LEIA Services

Introduction

The LEIA Services architecture is designed to enable rapid deployment and ease-of-use for a variety of systems and knowledge resources needed for various experimentation.

The architecture is built around the premise of “micro-services”, that is, each individual component is a self-contained service that may speak to other such services on the same machine as needed. Each service can be enabled or disabled independently, and in fact, multiple versions of the same service can be run simultaneously if desired.

Service Stack

The architecture stack consists primarily of two parts:

  1. Service Layer - this is any given running service; it will be running on a machine, likely the local one, on a particular port, and will have a series of endpoints that can be reached to request data or processing. Services for static knowledge will also have both a manager and an editor (see below). Finally, some services may have requirements (such as databases, etc.) that will be considered part of their deployment.
  2. API Wrapper Layer - for any given service, there will also be a common library of python methods that “wrap” the service, obfuscating the network connections into simple function calls. This should be considered the “SDK” - development that needs something from a service should use the appropriate method in the wrapper to accomplish the task, rather than sending a message directly to the service.

Running a Service and Using Docker

Services themselves are built as python web applications. They will have a main method which activates a web service (either using Flask or web.py). Each service can be run on a given machine by simply running the main method - however, doing so does not guarantee that either the required resources (such as databases) are present, nor does it guarantee that the service won’t collide with another service (shared ports, for example).

To manage these problems, we use Docker. Docker is a system that allows services to be bundled up into “images” (a self-contained snapshot of what the service has - code and resources), and each image can be “turned on” by running it in a container (an isolated virtual machine).

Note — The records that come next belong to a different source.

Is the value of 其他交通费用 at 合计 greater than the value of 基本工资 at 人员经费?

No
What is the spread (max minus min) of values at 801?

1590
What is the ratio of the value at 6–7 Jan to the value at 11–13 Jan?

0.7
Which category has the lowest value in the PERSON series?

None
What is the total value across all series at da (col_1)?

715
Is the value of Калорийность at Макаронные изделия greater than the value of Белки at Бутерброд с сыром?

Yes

To support Docker, each service has a Docker compose file - this is essentially a script that tells Docker how to use the image, and how to set up an environment for that image to run safely in. The compose file allows for required resources to be enabled, and environment variables to be mapped in the virtual machine (such as port numbers).

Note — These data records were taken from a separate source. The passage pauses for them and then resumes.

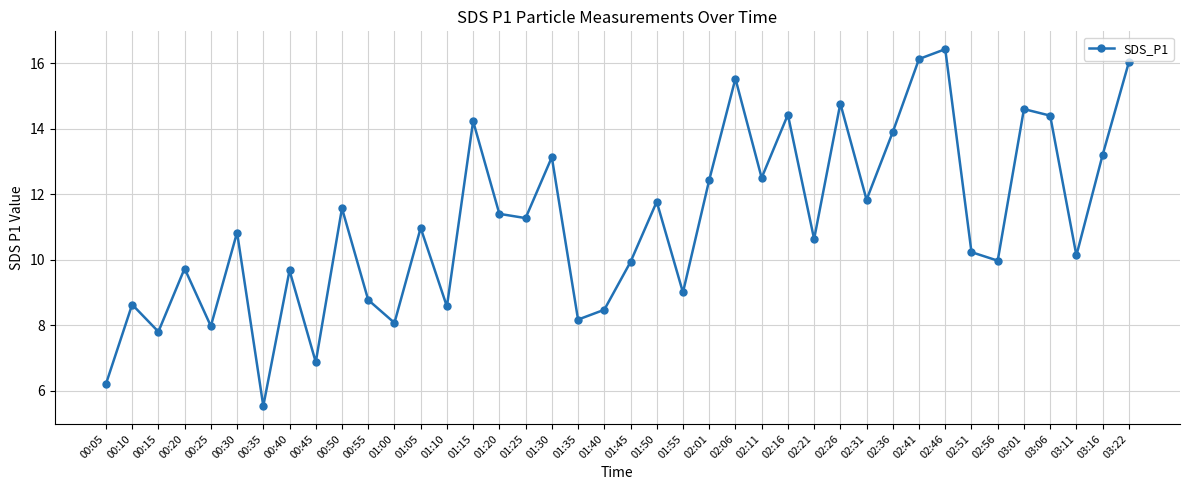

At which category does the data reach its first local valley?

00:15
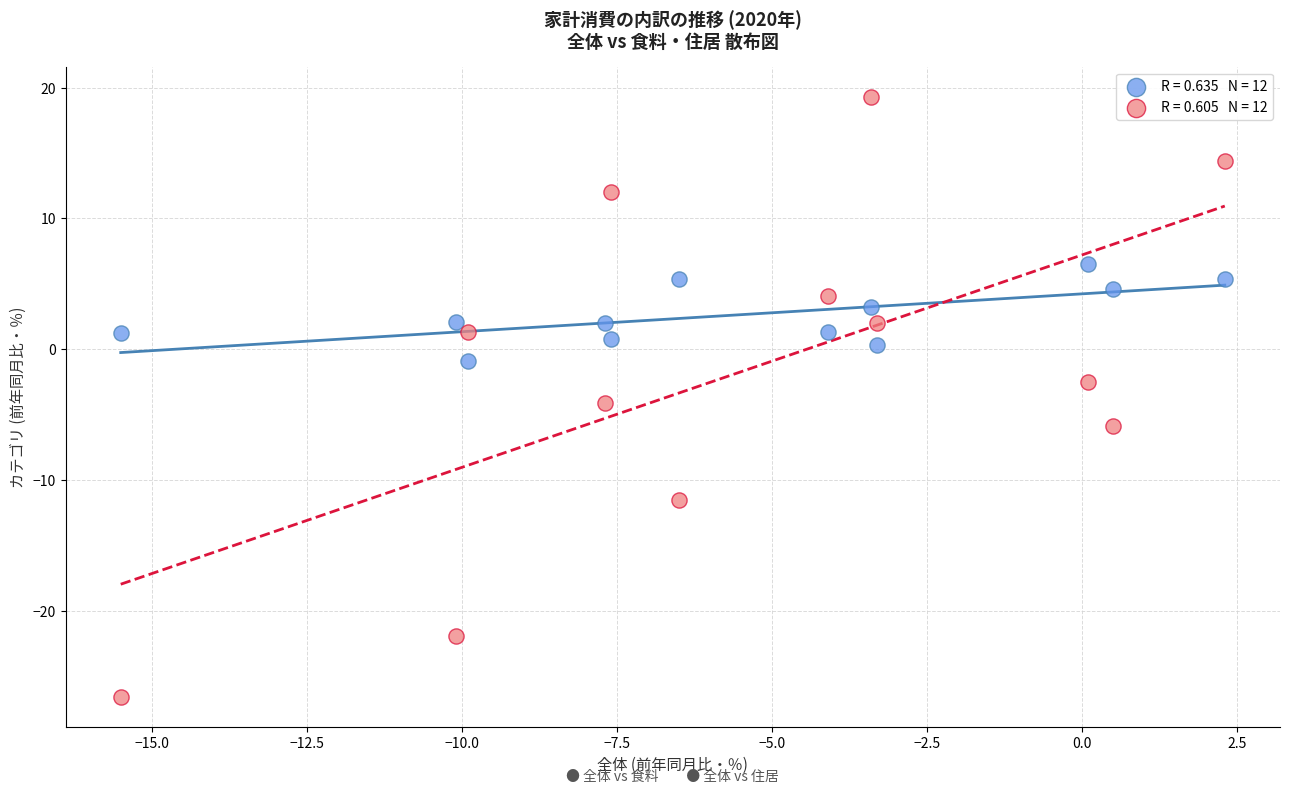

Across all data points, what is the range of Y values (max minus min)?

45.9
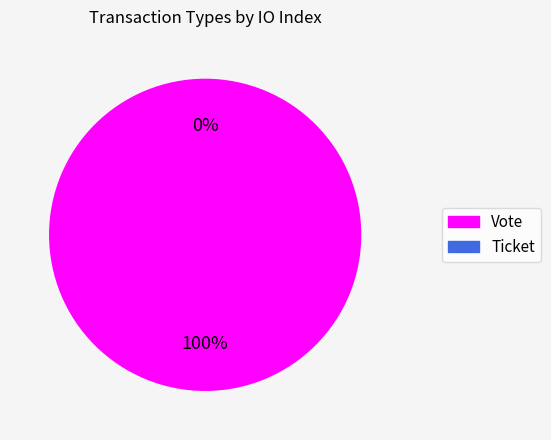

What is the majority slice?

Vote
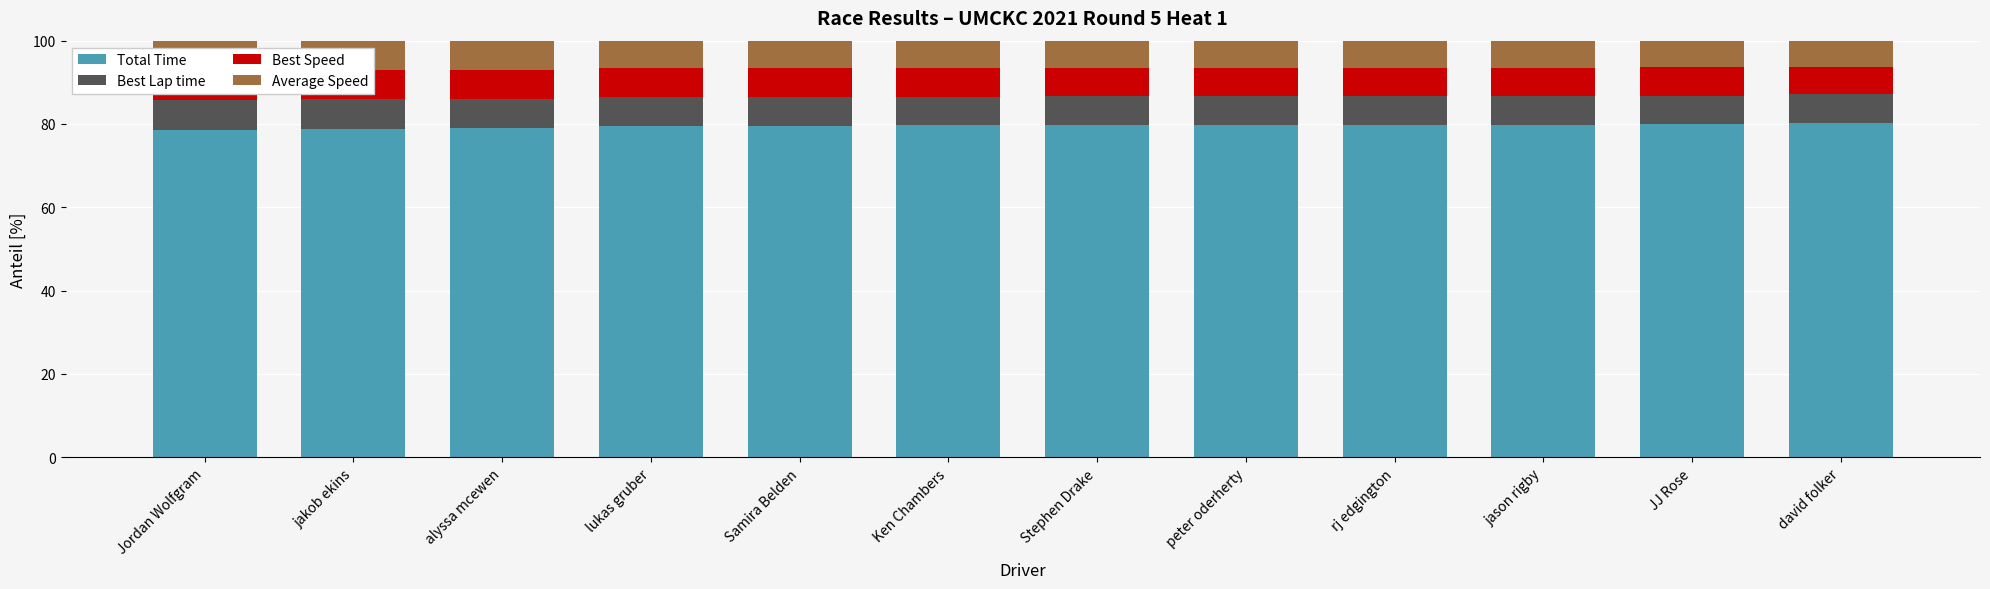

Reading left to right, transcribe all the data shown in this chart.

Total Time: Jordan Wolfgram=78.6	jakob ekins=78.9	alyssa mcewen=79.0	lukas gruber=79.5	Samira Belden=79.6	Ken Chambers=79.7	Stephen Drake=79.7	peter oderherty=79.7	rj edgington=79.8	jason rigby=79.8	JJ Rose=79.9	david folker=80.2
Best Lap time: Jordan Wolfgram=7.1	jakob ekins=7.0	alyssa mcewen=7.0	lukas gruber=6.9	Samira Belden=6.9	Ken Chambers=6.9	Stephen Drake=6.9	peter oderherty=6.9	rj edgington=6.9	jason rigby=6.9	JJ Rose=6.9	david folker=6.9
Best Speed: Jordan Wolfgram=7.2	jakob ekins=7.1	alyssa mcewen=7.1	lukas gruber=6.9	Samira Belden=6.9	Ken Chambers=6.9	Stephen Drake=6.8	peter oderherty=6.9	rj edgington=6.8	jason rigby=6.8	JJ Rose=6.8	david folker=6.6
Average Speed: Jordan Wolfgram=7.1	jakob ekins=7.0	alyssa mcewen=6.9	lukas gruber=6.6	Samira Belden=6.6	Ken Chambers=6.6	Stephen Drake=6.5	peter oderherty=6.5	rj edgington=6.5	jason rigby=6.5	JJ Rose=6.4	david folker=6.3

As such, while running the service directly from the code is generally fine, and does allow for rapid changes to the service codebase itself, if the intent of a service on a machine is to consume it (use a knowledge editor, ask for processing etc.) it is far preferred to run the service via Docker with the associated compose file.

Static Knowledge Services

Services that specifically encapsulate a static knowledge resource will necessarily have at least one required resource (a database). The service will expose an API for searching the knowledge resource (and a wrapper library will be provided for accessing the API).

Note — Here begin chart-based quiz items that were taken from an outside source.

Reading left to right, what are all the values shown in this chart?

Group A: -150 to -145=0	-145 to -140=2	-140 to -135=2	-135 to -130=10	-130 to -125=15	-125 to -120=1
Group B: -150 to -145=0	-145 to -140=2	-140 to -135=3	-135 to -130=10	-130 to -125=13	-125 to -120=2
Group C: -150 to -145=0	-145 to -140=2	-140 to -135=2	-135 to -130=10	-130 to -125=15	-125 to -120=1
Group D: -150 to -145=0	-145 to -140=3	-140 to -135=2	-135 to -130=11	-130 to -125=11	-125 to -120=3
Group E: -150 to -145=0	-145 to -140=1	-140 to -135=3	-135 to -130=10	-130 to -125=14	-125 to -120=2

These services will also make use of a knowledge manager. The manager is a light-weight user interface external to the knowledge editor. The manager allows for the knowledge supplied by the service to be versioned and shared using a central hosted repository for that knowledge type.

Accessing the Wrappers and Docker Compose Files

For ease of access, all of the API Wrappers, and a wide collection of Docker Compose files are all found in the LEIAServices SVN repository. Each compose file found has a description at the top as to what exactly it sets up. There is one for each atomic service, and there are some that enable multiple services simultaneously.